As the readers of this blog well know, I am highly concerned about our rapidly growing national debt and how to fix it. I have stated many times that the only feasible way to do this is to get entitlement spending, and especially health care spending, under much better control.
The Committee for a Responsible Federal Budget has prepared a report, “Primary Care: Estimating Leading Democratic Candidates’ Health Plans” comparing the health care plans for Joe Biden, Pete Buttigieg, Bernie Sanders and Elizabeth Warren. Even though their plans are campaign oriented and not fully developed policy documents, they are still indicative in a general sense of the direction in which a future Democratic President would attempt to implement health care reform.
All four of these candidates would expand coverage by an additional 20 to 30 million people, thereby assuring nearly universal health insurance coverage. But there are still two huge problems remaining.
- First of all, it is too expensive overall, roughly double the cost as compared to other developed countries.
- Secondly, as mentioned above, it is the health care entitlement programs, i.e. Medicare and Medicaid, which are the fundamental drivers of our national debt.
How do the four leading Democratic Presidential candidates compare on addressing these two remaining fundamental problems?
On the first question, according to CRFB, their plans would have relatively minimal impact (see chart below). Total national healthcare expenditures would either slightly decrease (by 2%) or slightly increase (by 6%).

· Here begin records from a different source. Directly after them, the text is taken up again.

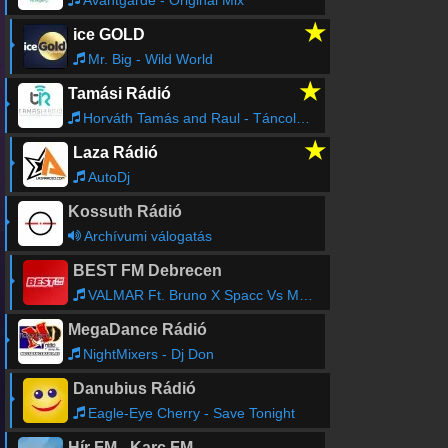
Avantgarde - Original Mix
★
ice GOLD
Mr. Big - Wild World
★
Tamási Rádió
Horváth Tamás and Raul - Táncol Velem A Világ
★
Laza Rádió
AutoDj
Kossuth Rádió
Archívumi válogatás
BEST FM Debrecen
VALMAR Ft. Bruno X Spacc Vs Manuel - Visz A Vérem
MegaDance Rádió
NightMixers - Dj Don
Danubius Rádió
Eagle-Eye Cherry - Save Tonight
Hír FM - Karc FM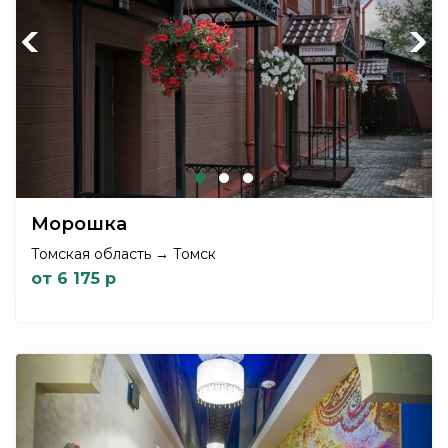
Previous
Next
Морошка
Томская область → Томск
от 6 175 р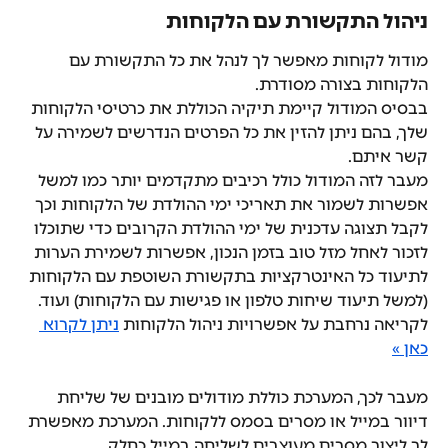
ניהול התקשורת עם הלקוחות
מודול לקוחות מאפשר לך לנהל את כל התקשורת עם 
הלקוחות בצורה מסודרת.
בבסיס המודול קיימת תיקיה הכוללת את כרטיסי הלקוחות 
שלך, בהם ניתן להזין את כל הפרטים הנדרשים לשמירה על 
קשר איתם.
מעבר לזה המודול כולל רכיבים מתקדמים יותר כמו למשל 
אפשרות לשמור את תאריכי ימי ההולדת של הלקוחות וכך 
לקבל תצוגה עדכנית של ימי ההולדת הקרובים כדי שתוכלו 
לזכור לאחל מזל טוב בזמן הנכון, אפשרות לשמירת הערות 
לתיעוד כל האינטרקציות בתקשורת השוטפת עם הלקוחות 
(למשל תיעוד שיחות טלפון או פגישות עם הלקוחות) ועוד.
לקריאה נרחבת על אפשרויות ניהול הלקוחות 
ניתן לקרוא 
כאן »
מעבר לכך, המערכת כוללת מודולים מובנים של שליחת 
דיוור במייל או מסרים בסמס ללקוחות. המערכת מאפשרת 
לך ליצור מסרים מעוצבים לשליחה במייל כחלק 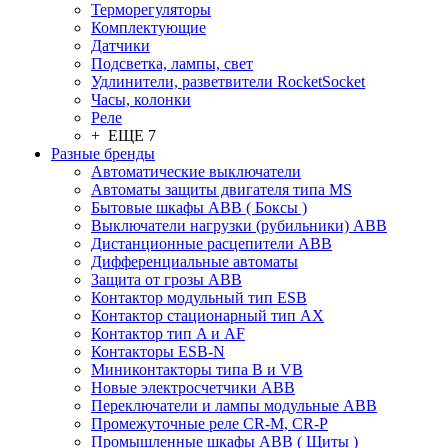
Терморегуляторы
Комплектующие
Датчики
Подсветка, лампы, свет
Удлинители, разветвители RocketSocket
Часы, колонки
Реле
+ ЕЩЕ 7
Разные бренды
Автоматические выключатели
Автоматы защиты двигателя типа MS
Бытовые шкафы ABB ( Боксы )
Выключатели нагрузки (рубильники) ABB
Дистанционные расцепители ABB
Дифференциальные автоматы
Защита от грозы ABB
Контактор модульный тип ESB
Контактор стационарный тип AX
Контактор тип A и AF
Контакторы ESB-N
Миниконтакторы типа B и VB
Новые электросчетчики ABB
Переключатели и лампы модульные ABB
Промежуточные реле CR-M, CR-P
Промышленные шкафы ABB ( Щиты )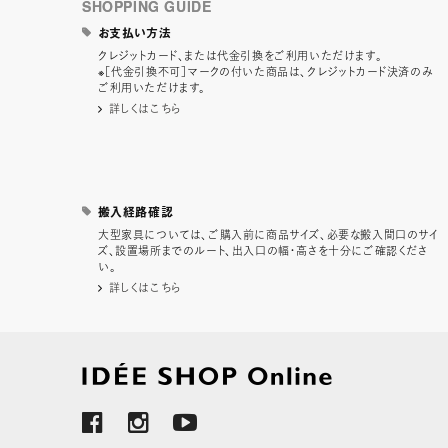
SHOPPING GUIDE
お支払い方法
クレジットカード、または代金引換をご利用いただけます。
※［代金引換不可］マークの付いた商品は、クレジットカード決済のみ
ご利用いただけます。
詳しくはこちら
搬入経路確認
大型家具については、ご購入前に商品サイズ、必要な搬入間口のサイ
ズ、設置場所までのルート、出入口の幅・高さを十分にご確認くださ
い。
詳しくはこちら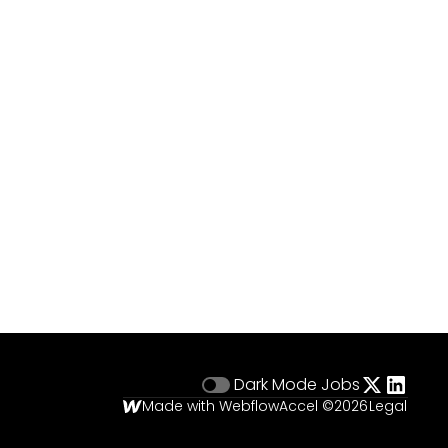
Dark Mode
Jobs
Made with Webflow
Accel ©
2026
Legal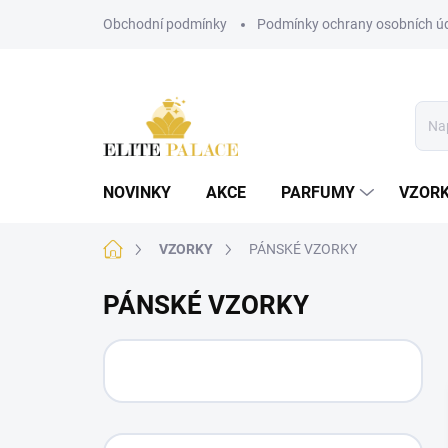
Přejít
Obchodní podmínky
Podmínky ochrany osobních ú
na
obsah
NOVINKY
AKCE
PARFUMY
VZOR
Domů
VZORKY
PÁNSKÉ VZORKY
PÁNSKÉ VZORKY
P
o
s
t
r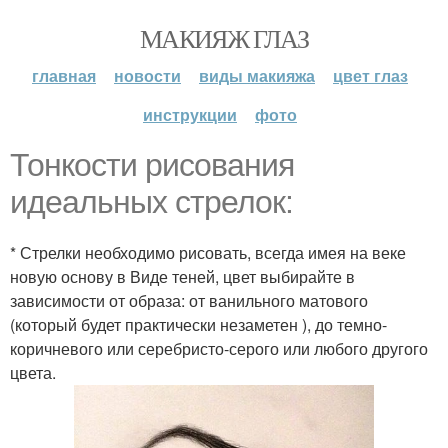
МАКИЯЖ ГЛАЗ
главная
новости
виды макияжа
цвет глаз
инструкции
фото
Тонкости рисования
идеальных стрелок:
* Стрелки необходимо рисовать, всегда имея на веке
новую основу в Виде теней, цвет выбирайте в
зависимости от образа: от ванильного матового
(который будет практически незаметен ), до темно-
коричневого или серебристо-серого или любого другого
цвета.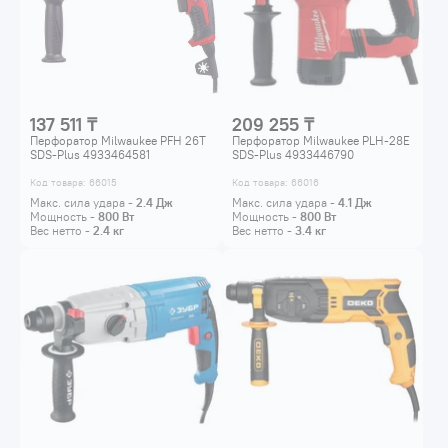
137 511 ₸
209 255 ₸
Перфоратор Milwaukee PFH 26T
Перфоратор Milwaukee PLH-28E
SDS-Plus 4933464581
SDS-Plus 4933446790
Код товара: 66015
Код товара: 66016
Макс. сила удара -
2.4
Дж
Макс. сила удара -
4.1
Дж
Мощность -
800
Вт
Мощность -
800
Вт
Вес нетто -
2.4
кг
Вес нетто -
3.4
кг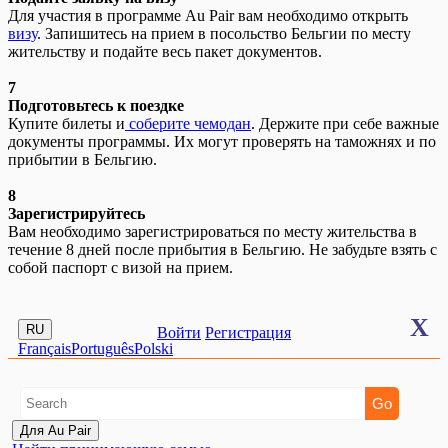
Для участия в программе Au Pair вам необходимо открыть
визу
. Запишитесь на прием в посольство Бельгии по месту
жительству и подайте весь пакет документов.
7
Подготовьтесь к поездке
Купите билеты и
соберите чемодан
. Держите при себе важные
документы программы. Их могут проверять на таможнях и по
прибытии в Бельгию.
8
Зарегистрируйтесь
Вам необходимо зарегистрироваться по месту жительства в
течение 8 дней после прибытия в Бельгию. Не забудьте взять с
собой паспорт с визой на прием.
X
RU
Войти
Регистрация
Français
Português
Polski
Для Au Pair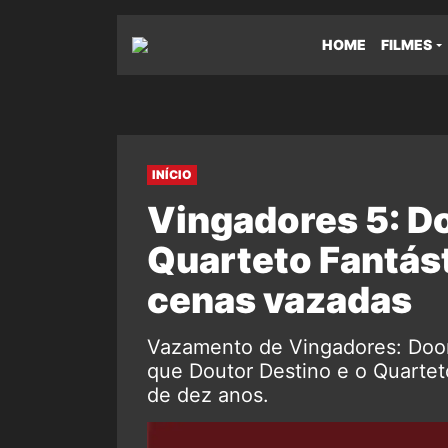
HOME
FILMES
INÍCIO
Vingadores 5: Do
Quarteto Fantást
cenas vazadas
Vazamento de Vingadores: Doo
que Doutor Destino e o Quarte
de dez anos.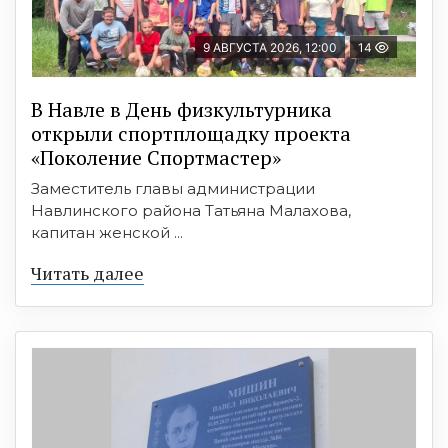
9 АВГУСТА 2026, 12:00
14
В Навле в День физкультурника
открыли спортплощадку проекта
«Поколение Спортмастер»
Заместитель главы администрации
Навлинского района Татьяна Малахова,
капитан женской ...
Читать далее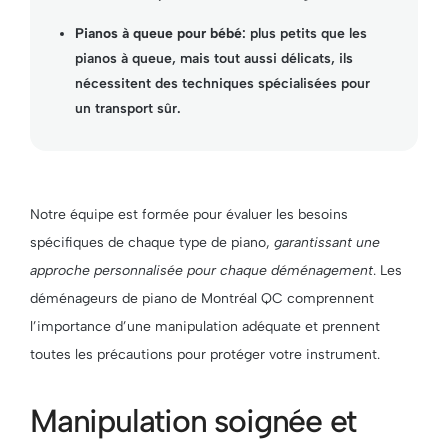
Pianos à queue pour bébé
: plus petits que les
pianos à queue, mais tout aussi délicats, ils
nécessitent des techniques spécialisées pour
un transport sûr.
Notre équipe est formée pour évaluer les besoins
spécifiques de chaque type de piano,
garantissant une
approche personnalisée pour chaque déménagement
. Les
déménageurs de piano de Montréal QC comprennent
l’importance d’une manipulation adéquate et prennent
toutes les précautions pour protéger votre instrument.
Manipulation soignée et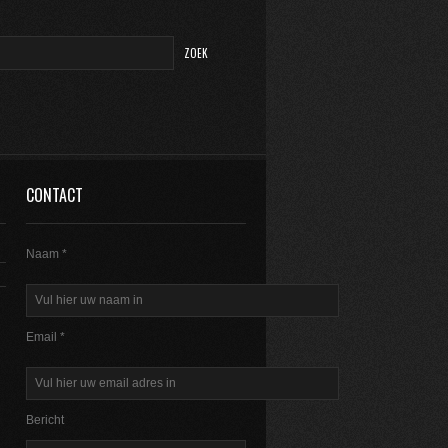
CONTACT
Naam *
Email *
Bericht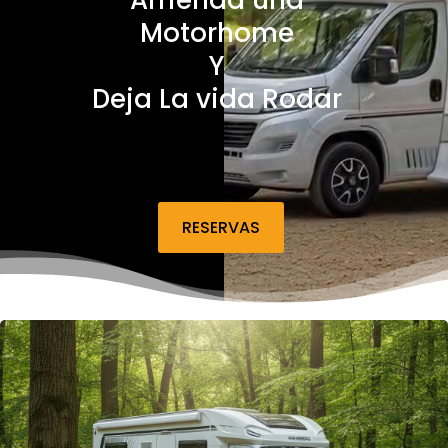
Arrienda una
Motorhome
Y
Deja La vida Rodar
RESERVAS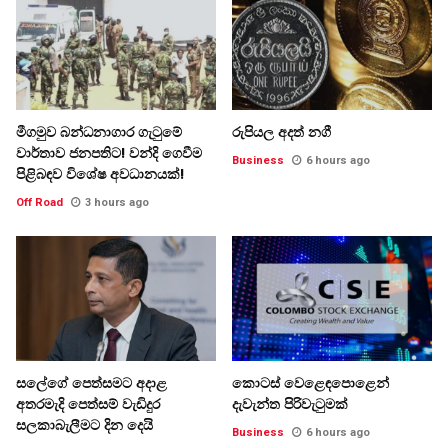
මීගමුව බන්ධනාගාර ගැටුමේ
රුපියල අදත් නගී
වාර්තාව ජනපතිට! වන්දි ගෙවීම
Business
6 hours ago
පිළිබඳව විශේෂ අවධානයක්!
Off Road
3 hours ago
සලේගේ පෙත්සමට අදාළ
කොටස් වෙළෙඳපොළෙන්
අතරමැදි පෙත්සම් වැඩිදුර
දැවැන්ත පිරිවැටුමක්
සලකාබැලීමට දින දෙයි
Business
6 hours ago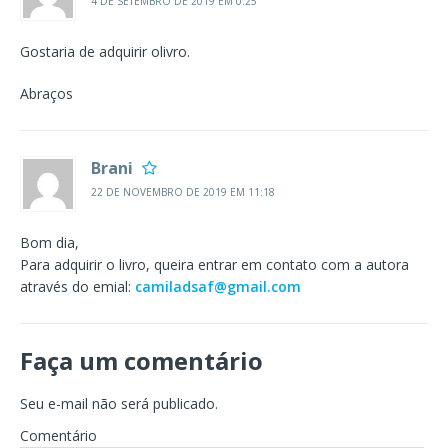
4 DE SETEMBRO DE 2019 EM 0:25
Gostaria de adquirir olivro.
Abraços
Brani
22 DE NOVEMBRO DE 2019 EM 11:18
Bom dia,
Para adquirir o livro, queira entrar em contato com a autora
através do emial:
camiladsaf@gmail.com
Faça um comentário
Seu e-mail não será publicado.
Comentário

On the second question likewise, their plans would vary (see chart below) from having a minimal effect on the debt to making the debt substantially worse.
Conclusion. The healthcare plans of the top four Democratic Presidential candidates would have either a very small positive effect or a major negative effect on the two biggest problems of American health care, the cost issues. Basically their effect would be to significantly expand access to health care without addressing the cost problems or else making them worse.